UK tech start-up Capablue has worked with Channel 4 and others on ways to develop engaging yet properly targeted, unobtrusive second screen advertising, including for Fonejacker and Made In Chelsea. So far they've been largely proof of concept apps, but the technology is intriguing and already polished; Capablue's Connected platform uses audio watermarking to synchronise with a linear broadcast. The mic on a phone or tablet hears the audio watermark and cross-references that with a cloud database to have the app showing content related to the relevant few seconds of the TV broadcast. It works for live TV, +1 channels and time-shift recordings.
Audio watermarking also underpins the BBC's new 'guess the value of the really old thing' Antiques Roadshow Playalong app that activates only when the programme is being broadcast live, while music recognition service Shazam can now trigger advertising overlays where audio watermarks exist in 'first screen' adverts.
Micro games, adverts and links to catch-up TV content are one thing but when will 'second screen' interactive apps move beyond mere novelty and experiments? "When they start to make money," Tom Cape, CEO of Copablue, told TechRadar about this completely new space for advertisers and broadcasters. "We will see a move from 'content' apps – ones which provide additional content as part of 360-degree commissioning – to ones that actually are built to promote and monetize TV better."
For now the watermarking requires producer or broadcaster involvement to place the tags, so third-party apps would lack syncing capability. However, there's nothing to stop the technology spreading. "Third party apps could work with advertising if watermarks are placed in adverts by the media agencies," says Cape. A third party that wants to provide synced content must encode all forms of live TV on the hoof with its own digital fingerprint, which is exactly what a rival video watermarking system called TVsync does.
Based on a system designed to track the progress of pirated video content around the internet, Vobile's TVsync system monitors hundreds of thousands of TV each day, automatically inserting a unique digital fingerprint in every single movie and live TV broadcast. With an app opened, point a smartphone or tablet's camera at any content playing on a TV screen, laptop, phone or other tablet, and the fingerprint in that video is recognised. Second screen content – or a website – is immediately launched.
The system has the downside of requiring line-of-dight to the TV, though it also works with a single frame of video, as well as audio.
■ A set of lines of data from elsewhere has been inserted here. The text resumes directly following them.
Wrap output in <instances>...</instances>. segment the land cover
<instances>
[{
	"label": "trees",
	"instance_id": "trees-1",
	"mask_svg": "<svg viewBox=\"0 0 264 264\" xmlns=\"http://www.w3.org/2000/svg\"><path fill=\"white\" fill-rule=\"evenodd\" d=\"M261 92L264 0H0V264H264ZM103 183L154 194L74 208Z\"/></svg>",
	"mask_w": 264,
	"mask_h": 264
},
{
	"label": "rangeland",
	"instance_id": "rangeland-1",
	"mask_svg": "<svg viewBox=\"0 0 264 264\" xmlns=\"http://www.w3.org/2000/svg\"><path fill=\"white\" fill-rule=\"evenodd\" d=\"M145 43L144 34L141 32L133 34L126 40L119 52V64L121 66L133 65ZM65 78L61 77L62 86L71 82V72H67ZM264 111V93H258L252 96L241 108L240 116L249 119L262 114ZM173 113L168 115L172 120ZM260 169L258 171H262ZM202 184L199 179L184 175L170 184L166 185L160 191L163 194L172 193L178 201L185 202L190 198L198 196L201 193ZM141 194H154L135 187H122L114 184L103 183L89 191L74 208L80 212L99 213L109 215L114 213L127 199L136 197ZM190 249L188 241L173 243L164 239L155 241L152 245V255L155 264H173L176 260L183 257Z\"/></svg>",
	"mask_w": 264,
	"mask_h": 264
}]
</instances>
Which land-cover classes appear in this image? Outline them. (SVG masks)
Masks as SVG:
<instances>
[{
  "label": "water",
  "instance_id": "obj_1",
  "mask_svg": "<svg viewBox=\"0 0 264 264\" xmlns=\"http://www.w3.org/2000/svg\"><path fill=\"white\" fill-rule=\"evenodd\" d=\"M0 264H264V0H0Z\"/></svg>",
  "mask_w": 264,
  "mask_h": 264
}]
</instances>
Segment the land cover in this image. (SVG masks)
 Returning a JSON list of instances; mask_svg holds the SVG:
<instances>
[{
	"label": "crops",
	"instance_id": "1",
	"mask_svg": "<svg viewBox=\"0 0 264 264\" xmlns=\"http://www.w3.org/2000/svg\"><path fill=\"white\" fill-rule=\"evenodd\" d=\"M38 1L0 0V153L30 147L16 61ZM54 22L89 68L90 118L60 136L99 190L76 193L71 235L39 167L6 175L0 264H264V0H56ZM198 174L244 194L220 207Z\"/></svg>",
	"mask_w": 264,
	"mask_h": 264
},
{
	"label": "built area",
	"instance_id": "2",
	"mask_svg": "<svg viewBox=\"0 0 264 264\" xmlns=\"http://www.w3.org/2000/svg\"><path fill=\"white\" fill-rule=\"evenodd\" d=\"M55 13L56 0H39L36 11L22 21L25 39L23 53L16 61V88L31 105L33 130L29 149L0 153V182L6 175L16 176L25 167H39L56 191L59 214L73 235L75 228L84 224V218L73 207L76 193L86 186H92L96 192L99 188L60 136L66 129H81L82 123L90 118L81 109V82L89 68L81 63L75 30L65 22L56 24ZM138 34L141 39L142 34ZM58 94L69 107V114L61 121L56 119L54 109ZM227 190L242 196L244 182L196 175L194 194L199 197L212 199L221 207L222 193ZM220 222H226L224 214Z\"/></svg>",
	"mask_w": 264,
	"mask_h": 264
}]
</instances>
TVSync isn't a consumer product, but instead a technology – like TiVo – that could end-up in apps, smart TVs and set-top boxes offered by well-known providers. "Imagine this embedded on a smart TV chip, synchronising and monitoring – and recording – what's on and what's being watched," says Devon Child, Vice President of Products & Solutions at Vobile.
Whether viewers will actively reach for a smartphone to trigger extra content is debatable, but new services that requires only the microphones on handheld devices to be switched-on at all times are passive enough to catch-on (security concerns aside). Either way, perhaps it's time we swapped 'smart TV' for 'smart screens' as we prepare for the second screen's second coming.